+++ DATA TO PROCESS +++
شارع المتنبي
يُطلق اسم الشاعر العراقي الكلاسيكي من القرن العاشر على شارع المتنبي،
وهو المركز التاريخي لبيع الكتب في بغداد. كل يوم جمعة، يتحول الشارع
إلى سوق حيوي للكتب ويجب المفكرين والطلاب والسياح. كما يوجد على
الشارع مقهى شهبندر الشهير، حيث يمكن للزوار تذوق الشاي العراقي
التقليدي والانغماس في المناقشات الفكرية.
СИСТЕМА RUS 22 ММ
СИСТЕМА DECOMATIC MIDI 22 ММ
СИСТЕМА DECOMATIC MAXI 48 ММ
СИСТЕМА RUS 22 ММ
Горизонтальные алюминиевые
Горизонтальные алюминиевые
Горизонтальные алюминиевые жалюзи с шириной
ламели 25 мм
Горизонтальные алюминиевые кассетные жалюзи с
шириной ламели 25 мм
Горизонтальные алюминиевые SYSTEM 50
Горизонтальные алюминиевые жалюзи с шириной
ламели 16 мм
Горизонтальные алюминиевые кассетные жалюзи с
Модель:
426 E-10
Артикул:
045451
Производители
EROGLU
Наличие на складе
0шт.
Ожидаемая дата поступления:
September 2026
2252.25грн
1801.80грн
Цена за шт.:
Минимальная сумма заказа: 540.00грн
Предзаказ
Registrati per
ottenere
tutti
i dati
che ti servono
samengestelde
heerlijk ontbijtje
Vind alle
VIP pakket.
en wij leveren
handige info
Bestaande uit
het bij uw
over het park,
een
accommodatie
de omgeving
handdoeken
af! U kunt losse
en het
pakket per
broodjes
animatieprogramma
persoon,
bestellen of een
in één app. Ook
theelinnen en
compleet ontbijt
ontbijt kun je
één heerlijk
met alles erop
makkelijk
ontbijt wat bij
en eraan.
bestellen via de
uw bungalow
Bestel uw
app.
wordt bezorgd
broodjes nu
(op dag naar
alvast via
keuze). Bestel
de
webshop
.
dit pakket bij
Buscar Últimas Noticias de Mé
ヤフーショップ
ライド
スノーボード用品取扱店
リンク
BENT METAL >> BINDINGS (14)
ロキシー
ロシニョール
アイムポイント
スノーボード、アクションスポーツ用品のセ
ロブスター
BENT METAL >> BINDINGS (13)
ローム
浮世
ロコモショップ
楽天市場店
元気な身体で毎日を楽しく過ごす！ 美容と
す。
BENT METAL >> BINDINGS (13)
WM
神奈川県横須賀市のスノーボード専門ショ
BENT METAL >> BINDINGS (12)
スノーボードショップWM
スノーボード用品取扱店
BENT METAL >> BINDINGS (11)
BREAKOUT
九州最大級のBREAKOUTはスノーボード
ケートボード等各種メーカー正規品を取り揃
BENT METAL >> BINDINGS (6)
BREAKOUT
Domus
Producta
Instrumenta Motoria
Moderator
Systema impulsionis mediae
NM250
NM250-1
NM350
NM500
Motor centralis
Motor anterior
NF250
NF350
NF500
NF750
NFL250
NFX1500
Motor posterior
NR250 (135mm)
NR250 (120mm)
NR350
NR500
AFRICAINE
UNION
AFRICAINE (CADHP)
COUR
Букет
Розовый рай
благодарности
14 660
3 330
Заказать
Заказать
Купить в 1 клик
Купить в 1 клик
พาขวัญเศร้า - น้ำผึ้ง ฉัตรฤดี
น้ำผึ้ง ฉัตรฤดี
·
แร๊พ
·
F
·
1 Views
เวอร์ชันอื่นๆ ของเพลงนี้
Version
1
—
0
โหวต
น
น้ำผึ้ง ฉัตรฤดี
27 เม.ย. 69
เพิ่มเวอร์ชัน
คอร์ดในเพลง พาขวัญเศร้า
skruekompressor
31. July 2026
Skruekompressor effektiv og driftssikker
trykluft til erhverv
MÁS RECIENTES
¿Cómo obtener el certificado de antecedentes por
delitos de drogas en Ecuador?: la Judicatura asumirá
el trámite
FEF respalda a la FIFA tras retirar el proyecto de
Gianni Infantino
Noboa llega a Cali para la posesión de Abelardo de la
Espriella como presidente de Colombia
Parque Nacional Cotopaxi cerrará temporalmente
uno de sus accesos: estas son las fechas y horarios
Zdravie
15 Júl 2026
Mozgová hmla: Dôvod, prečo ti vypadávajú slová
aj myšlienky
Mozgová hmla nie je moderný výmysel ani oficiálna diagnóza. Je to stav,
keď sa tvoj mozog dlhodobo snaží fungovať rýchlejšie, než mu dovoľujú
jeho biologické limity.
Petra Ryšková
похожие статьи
+++
ASSIGNED TASK
Reproduce every one of the lines above without any changes, keeping their order and wording.

RESPONSE
شارع المتنبي
يُطلق اسم الشاعر العراقي الكلاسيكي من القرن العاشر على شارع المتنبي،
وهو المركز التاريخي لبيع الكتب في بغداد. كل يوم جمعة، يتحول الشارع
إلى سوق حيوي للكتب ويجب المفكرين والطلاب والسياح. كما يوجد على
الشارع مقهى شهبندر الشهير، حيث يمكن للزوار تذوق الشاي العراقي
التقليدي والانغماس في المناقشات الفكرية.
СИСТЕМА RUS 22 ММ
СИСТЕМА DECOMATIC MIDI 22 ММ
СИСТЕМА DECOMATIC MAXI 48 ММ
СИСТЕМА RUS 22 ММ
Горизонтальные алюминиевые
Горизонтальные алюминиевые
Горизонтальные алюминиевые жалюзи с шириной
ламели 25 мм
Горизонтальные алюминиевые кассетные жалюзи с
шириной ламели 25 мм
Горизонтальные алюминиевые SYSTEM 50
Горизонтальные алюминиевые жалюзи с шириной
ламели 16 мм
Горизонтальные алюминиевые кассетные жалюзи с
Модель:
426 E-10
Артикул:
045451
Производители
EROGLU
Наличие на складе
0шт.
Ожидаемая дата поступления:
September 2026
2252.25грн
1801.80грн
Цена за шт.:
Минимальная сумма заказа: 540.00грн
Предзаказ
Registrati per
ottenere
tutti
i dati
che ti servono
samengestelde
heerlijk ontbijtje
Vind alle
VIP pakket.
en wij leveren
handige info
Bestaande uit
het bij uw
over het park,
een
accommodatie
de omgeving
handdoeken
af! U kunt losse
en het
pakket per
broodjes
animatieprogramma
persoon,
bestellen of een
in één app. Ook
theelinnen en
compleet ontbijt
ontbijt kun je
één heerlijk
met alles erop
makkelijk
ontbijt wat bij
en eraan.
bestellen via de
uw bungalow
Bestel uw
app.
wordt bezorgd
broodjes nu
(op dag naar
alvast via
keuze). Bestel
de
webshop
.
dit pakket bij
Buscar Últimas Noticias de Mé
ヤフーショップ
ライド
スノーボード用品取扱店
リンク
BENT METAL >> BINDINGS (14)
ロキシー
ロシニョール
アイムポイント
スノーボード、アクションスポーツ用品のセ
ロブスター
BENT METAL >> BINDINGS (13)
ローム
浮世
ロコモショップ
楽天市場店
元気な身体で毎日を楽しく過ごす！ 美容と
す。
BENT METAL >> BINDINGS (13)
WM
神奈川県横須賀市のスノーボード専門ショ
BENT METAL >> BINDINGS (12)
スノーボードショップWM
スノーボード用品取扱店
BENT METAL >> BINDINGS (11)
BREAKOUT
九州最大級のBREAKOUTはスノーボード
ケートボード等各種メーカー正規品を取り揃
BENT METAL >> BINDINGS (6)
BREAKOUT
Domus
Producta
Instrumenta Motoria
Moderator
Systema impulsionis mediae
NM250
NM250-1
NM350
NM500
Motor centralis
Motor anterior
NF250
NF350
NF500
NF750
NFL250
NFX1500
Motor posterior
NR250 (135mm)
NR250 (120mm)
NR350
NR500
AFRICAINE
UNION
AFRICAINE (CADHP)
COUR
Букет
Розовый рай
благодарности
14 660
3 330
Заказать
Заказать
Купить в 1 клик
Купить в 1 клик
พาขวัญเศร้า - น้ำผึ้ง ฉัตรฤดี
น้ำผึ้ง ฉัตรฤดี
·
แร๊พ
·
F
·
1 Views
เวอร์ชันอื่นๆ ของเพลงนี้
Version
1
—
0
โหวต
น
น้ำผึ้ง ฉัตรฤดี
27 เม.ย. 69
เพิ่มเวอร์ชัน
คอร์ดในเพลง พาขวัญเศร้า
skruekompressor
31. July 2026
Skruekompressor effektiv og driftssikker
trykluft til erhverv
MÁS RECIENTES
¿Cómo obtener el certificado de antecedentes por
delitos de drogas en Ecuador?: la Judicatura asumirá
el trámite
FEF respalda a la FIFA tras retirar el proyecto de
Gianni Infantino
Noboa llega a Cali para la posesión de Abelardo de la
Espriella como presidente de Colombia
Parque Nacional Cotopaxi cerrará temporalmente
uno de sus accesos: estas son las fechas y horarios
Zdravie
15 Júl 2026
Mozgová hmla: Dôvod, prečo ti vypadávajú slová
aj myšlienky
Mozgová hmla nie je moderný výmysel ani oficiálna diagnóza. Je to stav,
keď sa tvoj mozog dlhodobo snaží fungovať rýchlejšie, než mu dovoľujú
jeho biologické limity.
Petra Ryšková
похожие статьи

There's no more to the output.